Les autorités locales mettent les bouchées doubles pour atteindre les objectifs de réduction de la consommation d'énergie fixés par Pékin pour la période 2005-2010. Quitte à contraindre les industries à allumer leurs propres générateurs.
Au moment même où elle fustige la volonté des Etats-Unis de limiter à 4 % du PIB le déficit des comptes courants, en y voyant un « retour à l'économie planifiée », la Chine doit bien admettre que c'est sur son propre sol que se manifestent actuellement certaines aberrations inhérentes à la planification économique.
Depuis une semaine, le pays fait face à une pénurie de gazole. Dans le sud, plus de 2.000 stations-service ont fermé leurs portes, n'ayant plus une goutte à fournir à leurs clients. L'agence d'information Xinhua fait état d'une situation sans précédent et évoque des files d'attente allant jusqu'à 3 kilomètres.

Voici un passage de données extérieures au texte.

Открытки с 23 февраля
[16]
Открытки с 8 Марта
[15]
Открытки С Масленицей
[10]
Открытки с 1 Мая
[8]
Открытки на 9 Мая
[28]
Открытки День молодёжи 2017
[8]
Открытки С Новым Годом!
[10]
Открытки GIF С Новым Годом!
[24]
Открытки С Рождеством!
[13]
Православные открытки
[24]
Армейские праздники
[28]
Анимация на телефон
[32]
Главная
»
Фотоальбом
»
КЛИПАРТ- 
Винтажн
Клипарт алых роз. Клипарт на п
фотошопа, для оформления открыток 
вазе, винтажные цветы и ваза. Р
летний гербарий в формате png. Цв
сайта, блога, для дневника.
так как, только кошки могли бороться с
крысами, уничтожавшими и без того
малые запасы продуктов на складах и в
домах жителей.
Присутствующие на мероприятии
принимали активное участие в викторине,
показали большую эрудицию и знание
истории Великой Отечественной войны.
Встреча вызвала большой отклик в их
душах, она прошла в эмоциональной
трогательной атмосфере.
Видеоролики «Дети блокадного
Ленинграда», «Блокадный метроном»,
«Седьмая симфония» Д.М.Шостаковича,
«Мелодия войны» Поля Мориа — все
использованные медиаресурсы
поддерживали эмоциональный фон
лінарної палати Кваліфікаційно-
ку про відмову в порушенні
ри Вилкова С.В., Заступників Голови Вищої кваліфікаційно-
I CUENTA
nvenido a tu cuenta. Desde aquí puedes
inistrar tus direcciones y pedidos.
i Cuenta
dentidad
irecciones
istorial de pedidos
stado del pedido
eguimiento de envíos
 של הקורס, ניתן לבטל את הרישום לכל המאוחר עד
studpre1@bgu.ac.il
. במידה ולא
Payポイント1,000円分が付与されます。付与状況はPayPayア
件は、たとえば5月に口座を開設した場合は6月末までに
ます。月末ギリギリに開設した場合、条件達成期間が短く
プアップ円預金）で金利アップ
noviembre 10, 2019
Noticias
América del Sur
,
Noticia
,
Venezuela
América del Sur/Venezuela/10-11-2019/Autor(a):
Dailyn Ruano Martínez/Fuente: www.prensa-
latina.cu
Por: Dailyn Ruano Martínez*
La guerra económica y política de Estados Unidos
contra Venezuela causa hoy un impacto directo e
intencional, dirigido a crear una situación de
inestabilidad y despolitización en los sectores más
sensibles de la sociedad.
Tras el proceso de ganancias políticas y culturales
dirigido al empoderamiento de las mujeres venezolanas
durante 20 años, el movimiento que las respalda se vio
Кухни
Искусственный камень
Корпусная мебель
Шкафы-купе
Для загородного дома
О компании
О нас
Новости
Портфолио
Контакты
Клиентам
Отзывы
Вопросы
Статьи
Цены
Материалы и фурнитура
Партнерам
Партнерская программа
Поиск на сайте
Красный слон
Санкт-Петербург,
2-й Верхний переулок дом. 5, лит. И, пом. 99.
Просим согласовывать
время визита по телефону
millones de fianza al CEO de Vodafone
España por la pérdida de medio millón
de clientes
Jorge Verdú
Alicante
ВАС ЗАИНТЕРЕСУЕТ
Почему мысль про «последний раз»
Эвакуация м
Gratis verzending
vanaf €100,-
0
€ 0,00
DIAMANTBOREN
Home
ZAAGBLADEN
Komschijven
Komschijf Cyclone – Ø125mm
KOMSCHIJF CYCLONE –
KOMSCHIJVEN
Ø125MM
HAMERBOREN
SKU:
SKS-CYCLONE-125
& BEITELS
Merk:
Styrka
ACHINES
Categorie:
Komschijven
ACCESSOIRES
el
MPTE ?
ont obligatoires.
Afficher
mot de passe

Cette situation découle certes de l'augmentation de la consommation. Pour la première fois depuis les jeux Olympiques de 2008, le pays pourrait devenir importateur net de gazole ce mois-ci. Déjà deuxième consommateur de pétrole au monde, le géant asiatique connaît actuellement une croissance vigoureuse, récemment revue à la hausse par la Banque mondiale, à 10 %, ce qui accroît sa voracité pour l'or noir.
Des mesures drastiques
En septembre, la Chine a importé 5,7 millions de barils de brut, soit une hausse de 24 % par rapport à l'année précédente.
De peur d'être montrés du doigt pour n'avoir pas vu venir le problème, les grands groupes pétroliers du pays communiquent abondamment, ces jours-ci, sur les actions qu'ils mettent en oeuvre pour résoudre cette crise. Sinopec, le principal d'entre eux, a décidé de réduire de 70 % ses propres exportations, afin de donner la priorité à la demande locale.
Il n'empêche : les médias officiels admettent que cette pénurie n'aurait pas lieu si les provinces ne prenaient pas actuellement des mesures drastiques - et manifestement absurdes -pour atteindre les objectifs énergétiques fixés par le onzième plan quinquennal, qui s'achève fin 2010. Lors de la rédaction de ce plan, Pékin s'était en effet donné cinq ans pour réduire de 20 % son intensité carbone, c'est-à-dire la quantité de dioxyde de carbone émise par unité de produit intérieur brut (PIB). En 2008, à la faveur d'un net ralentissement conjoncturel, l'objectif semblait accessible. Mais la très solide reprise économique a changé la donne. Si bien que les provinces, qui sont le plus souvent très loin des problématiques environnementales de Pékin et qui privilégient encore largement la croissance économique, optent pour la méthode brutale et coupent l'électricité aux gros consommateurs d'énergie, notamment les industries. Ces dernières, pour continuer à produire, n'ont pas d'autre solution que de mettre en marche leurs propres générateurs, qui fonctionnent au gazole.